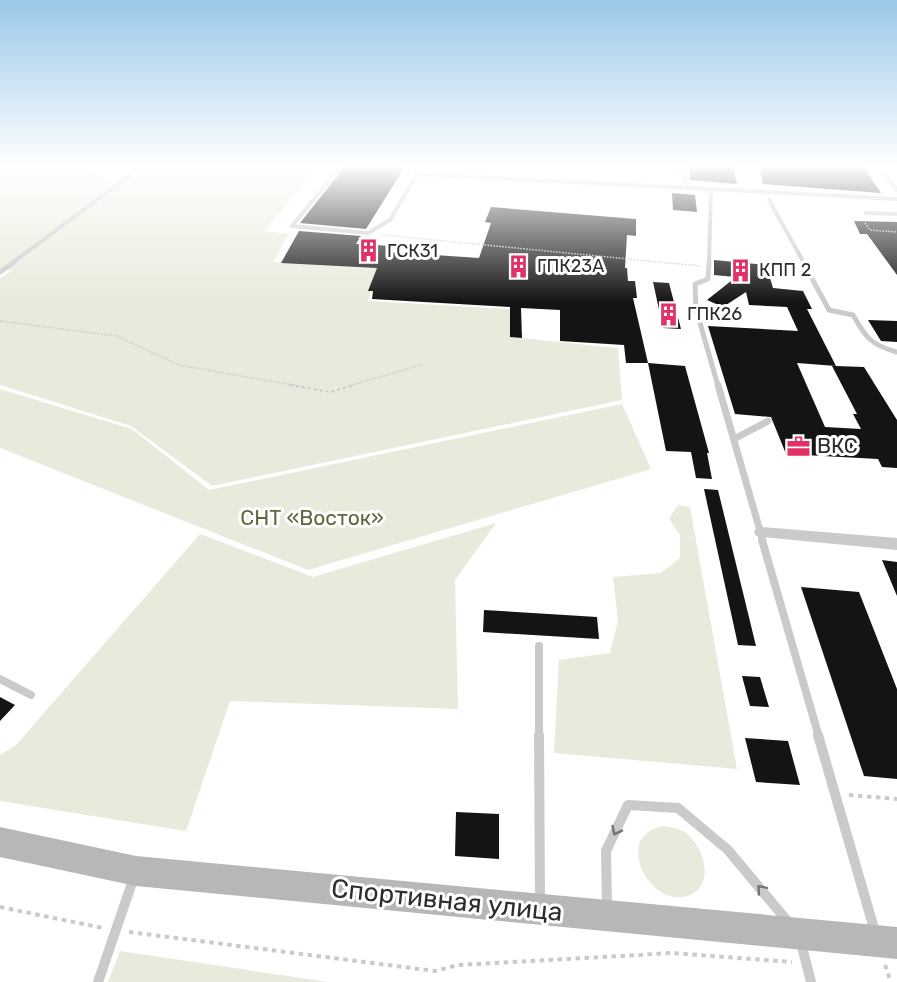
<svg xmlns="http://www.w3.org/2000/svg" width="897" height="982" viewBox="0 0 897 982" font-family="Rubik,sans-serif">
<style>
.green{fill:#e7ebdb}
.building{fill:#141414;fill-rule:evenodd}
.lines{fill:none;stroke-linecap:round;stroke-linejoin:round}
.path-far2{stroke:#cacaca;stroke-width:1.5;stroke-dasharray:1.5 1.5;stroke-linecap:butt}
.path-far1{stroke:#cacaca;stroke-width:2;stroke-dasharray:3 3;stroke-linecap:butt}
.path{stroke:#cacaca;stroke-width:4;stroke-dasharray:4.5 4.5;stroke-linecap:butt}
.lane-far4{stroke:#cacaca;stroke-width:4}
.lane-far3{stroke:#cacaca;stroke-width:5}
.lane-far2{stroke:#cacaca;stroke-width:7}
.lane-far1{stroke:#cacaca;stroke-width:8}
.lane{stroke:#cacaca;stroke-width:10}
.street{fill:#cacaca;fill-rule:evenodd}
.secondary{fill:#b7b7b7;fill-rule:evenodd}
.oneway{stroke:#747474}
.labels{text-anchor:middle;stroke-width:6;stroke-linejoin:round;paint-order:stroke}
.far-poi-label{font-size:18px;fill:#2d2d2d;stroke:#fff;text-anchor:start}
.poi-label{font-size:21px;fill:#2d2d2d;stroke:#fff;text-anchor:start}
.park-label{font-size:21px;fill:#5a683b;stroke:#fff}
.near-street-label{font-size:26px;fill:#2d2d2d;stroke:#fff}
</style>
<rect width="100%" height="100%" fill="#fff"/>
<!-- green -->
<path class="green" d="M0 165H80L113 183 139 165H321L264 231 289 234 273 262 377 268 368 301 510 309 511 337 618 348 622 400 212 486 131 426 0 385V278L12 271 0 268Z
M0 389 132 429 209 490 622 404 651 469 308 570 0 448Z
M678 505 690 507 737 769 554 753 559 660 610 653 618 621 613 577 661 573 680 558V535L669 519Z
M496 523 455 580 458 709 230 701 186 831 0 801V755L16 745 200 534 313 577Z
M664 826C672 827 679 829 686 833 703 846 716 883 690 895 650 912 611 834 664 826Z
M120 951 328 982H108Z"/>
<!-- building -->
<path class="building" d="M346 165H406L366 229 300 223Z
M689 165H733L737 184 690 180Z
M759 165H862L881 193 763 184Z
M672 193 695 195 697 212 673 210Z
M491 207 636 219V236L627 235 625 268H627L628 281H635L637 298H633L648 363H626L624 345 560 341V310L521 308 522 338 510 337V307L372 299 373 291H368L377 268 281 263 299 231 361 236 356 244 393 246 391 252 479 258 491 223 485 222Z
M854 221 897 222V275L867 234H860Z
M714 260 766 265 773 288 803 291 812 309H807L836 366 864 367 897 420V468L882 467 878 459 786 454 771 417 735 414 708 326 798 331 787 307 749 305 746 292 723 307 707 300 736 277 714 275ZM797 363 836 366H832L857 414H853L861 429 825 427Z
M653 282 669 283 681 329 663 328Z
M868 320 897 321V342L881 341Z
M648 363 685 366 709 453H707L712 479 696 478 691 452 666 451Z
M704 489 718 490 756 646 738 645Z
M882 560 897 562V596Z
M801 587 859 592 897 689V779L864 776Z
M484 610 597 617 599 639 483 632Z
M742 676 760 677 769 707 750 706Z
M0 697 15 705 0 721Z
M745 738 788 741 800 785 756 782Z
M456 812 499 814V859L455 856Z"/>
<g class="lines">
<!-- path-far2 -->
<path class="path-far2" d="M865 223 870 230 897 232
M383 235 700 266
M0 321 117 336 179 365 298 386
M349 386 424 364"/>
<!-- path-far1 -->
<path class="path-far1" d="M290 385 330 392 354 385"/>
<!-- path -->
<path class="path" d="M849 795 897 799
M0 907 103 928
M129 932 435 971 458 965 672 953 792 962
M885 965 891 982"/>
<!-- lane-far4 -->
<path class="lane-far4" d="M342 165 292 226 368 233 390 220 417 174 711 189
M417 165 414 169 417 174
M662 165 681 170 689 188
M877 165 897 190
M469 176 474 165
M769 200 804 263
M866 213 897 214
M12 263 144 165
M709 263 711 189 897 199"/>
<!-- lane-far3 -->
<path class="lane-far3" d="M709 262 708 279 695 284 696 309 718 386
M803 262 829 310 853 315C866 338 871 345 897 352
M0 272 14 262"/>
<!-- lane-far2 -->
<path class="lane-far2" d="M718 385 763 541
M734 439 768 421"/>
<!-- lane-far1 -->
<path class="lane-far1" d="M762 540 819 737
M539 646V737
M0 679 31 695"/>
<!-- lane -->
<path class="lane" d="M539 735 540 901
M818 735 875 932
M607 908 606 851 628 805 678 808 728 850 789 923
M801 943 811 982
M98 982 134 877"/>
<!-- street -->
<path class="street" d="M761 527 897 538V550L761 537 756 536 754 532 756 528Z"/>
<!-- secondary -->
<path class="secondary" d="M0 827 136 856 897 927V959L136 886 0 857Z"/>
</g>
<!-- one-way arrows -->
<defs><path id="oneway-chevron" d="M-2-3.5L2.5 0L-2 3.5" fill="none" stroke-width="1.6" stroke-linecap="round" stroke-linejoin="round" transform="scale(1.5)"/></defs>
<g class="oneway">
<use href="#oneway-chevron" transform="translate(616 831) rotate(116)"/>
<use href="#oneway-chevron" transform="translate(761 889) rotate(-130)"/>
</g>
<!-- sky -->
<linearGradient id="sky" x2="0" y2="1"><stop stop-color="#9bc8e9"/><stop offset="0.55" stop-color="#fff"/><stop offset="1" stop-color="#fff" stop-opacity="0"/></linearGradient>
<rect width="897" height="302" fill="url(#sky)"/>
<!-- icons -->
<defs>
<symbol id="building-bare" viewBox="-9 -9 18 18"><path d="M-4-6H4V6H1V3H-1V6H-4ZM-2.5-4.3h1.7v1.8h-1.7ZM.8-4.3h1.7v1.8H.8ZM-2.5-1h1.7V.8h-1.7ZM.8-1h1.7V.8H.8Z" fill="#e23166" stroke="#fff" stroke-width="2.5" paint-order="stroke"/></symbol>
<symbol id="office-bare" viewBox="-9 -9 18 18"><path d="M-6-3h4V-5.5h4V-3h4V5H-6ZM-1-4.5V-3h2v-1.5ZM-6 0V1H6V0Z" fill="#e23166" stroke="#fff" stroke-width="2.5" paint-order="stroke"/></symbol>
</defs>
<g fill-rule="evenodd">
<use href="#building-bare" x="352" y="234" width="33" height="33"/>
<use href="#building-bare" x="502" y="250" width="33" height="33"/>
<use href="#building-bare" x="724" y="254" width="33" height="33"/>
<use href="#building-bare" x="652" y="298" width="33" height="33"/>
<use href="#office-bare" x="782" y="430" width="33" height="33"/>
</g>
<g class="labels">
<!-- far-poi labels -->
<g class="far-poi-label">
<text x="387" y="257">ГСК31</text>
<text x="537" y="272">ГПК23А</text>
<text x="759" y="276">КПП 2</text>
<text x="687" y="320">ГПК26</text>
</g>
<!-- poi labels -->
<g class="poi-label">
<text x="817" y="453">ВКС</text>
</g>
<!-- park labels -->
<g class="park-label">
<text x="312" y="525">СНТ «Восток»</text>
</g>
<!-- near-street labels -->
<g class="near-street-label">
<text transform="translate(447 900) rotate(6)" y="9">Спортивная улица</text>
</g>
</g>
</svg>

The task: The expected answer is each line of the records above that includes the string "lines".

Exercise output:
.lines{fill:none;stroke-linecap:round;stroke-linejoin:round}
<g class="lines">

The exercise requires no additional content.